→ **Work instructions**
Below are records; reproduce exactly the lines from the one that has "thumb cmc: (99, 98)" through the one that has "ring mcp: (63, 132)", ends included, and nothing more.

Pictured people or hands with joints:
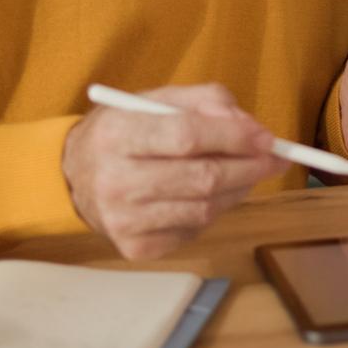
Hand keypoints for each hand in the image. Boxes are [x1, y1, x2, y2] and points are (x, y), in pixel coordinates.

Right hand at [60, 83, 281, 258]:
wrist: (74, 177)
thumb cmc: (124, 132)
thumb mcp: (156, 100)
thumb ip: (205, 101)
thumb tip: (249, 127)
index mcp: (116, 133)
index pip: (186, 136)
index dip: (233, 137)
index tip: (266, 137)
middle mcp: (114, 180)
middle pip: (201, 179)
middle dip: (248, 168)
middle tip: (273, 159)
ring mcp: (122, 220)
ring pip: (204, 210)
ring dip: (237, 191)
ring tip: (245, 174)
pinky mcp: (134, 247)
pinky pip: (193, 231)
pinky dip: (212, 212)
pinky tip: (208, 196)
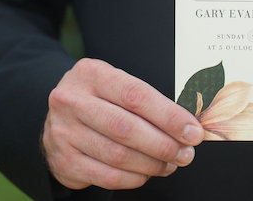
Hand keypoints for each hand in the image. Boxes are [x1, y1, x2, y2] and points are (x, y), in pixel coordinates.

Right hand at [42, 58, 204, 190]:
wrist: (59, 115)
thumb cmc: (99, 98)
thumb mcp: (116, 84)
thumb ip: (147, 101)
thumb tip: (187, 127)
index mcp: (92, 74)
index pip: (137, 96)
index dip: (170, 117)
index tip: (193, 131)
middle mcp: (72, 101)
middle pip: (127, 128)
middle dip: (164, 145)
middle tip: (186, 154)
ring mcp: (63, 132)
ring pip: (118, 155)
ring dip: (152, 164)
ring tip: (170, 164)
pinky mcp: (63, 160)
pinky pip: (106, 176)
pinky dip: (133, 178)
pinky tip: (146, 173)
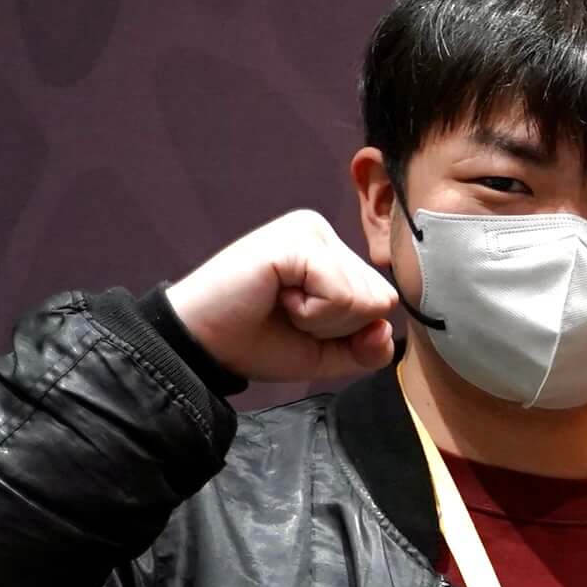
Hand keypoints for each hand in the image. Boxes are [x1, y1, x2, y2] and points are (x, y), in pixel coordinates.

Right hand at [164, 210, 398, 383]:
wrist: (202, 343)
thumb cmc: (257, 341)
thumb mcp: (326, 355)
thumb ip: (366, 349)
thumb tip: (384, 331)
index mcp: (333, 253)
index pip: (383, 302)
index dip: (346, 331)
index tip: (299, 322)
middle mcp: (324, 233)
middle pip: (380, 300)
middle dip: (336, 326)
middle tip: (286, 314)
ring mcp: (311, 231)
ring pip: (365, 299)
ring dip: (321, 319)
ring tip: (279, 303)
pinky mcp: (296, 239)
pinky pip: (341, 294)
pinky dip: (312, 313)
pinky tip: (275, 296)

→ **Answer to this exercise**
thumb cmc: (99, 98)
thumb mcp: (116, 84)
thumb ip: (147, 101)
thumb tip: (187, 127)
index mcp: (92, 74)
index pip: (137, 96)
index dip: (170, 117)
index tip: (193, 131)
middle mcp: (72, 101)
middle pip: (127, 128)
middle dip: (164, 145)
middle tip: (186, 154)
ring mcp: (63, 132)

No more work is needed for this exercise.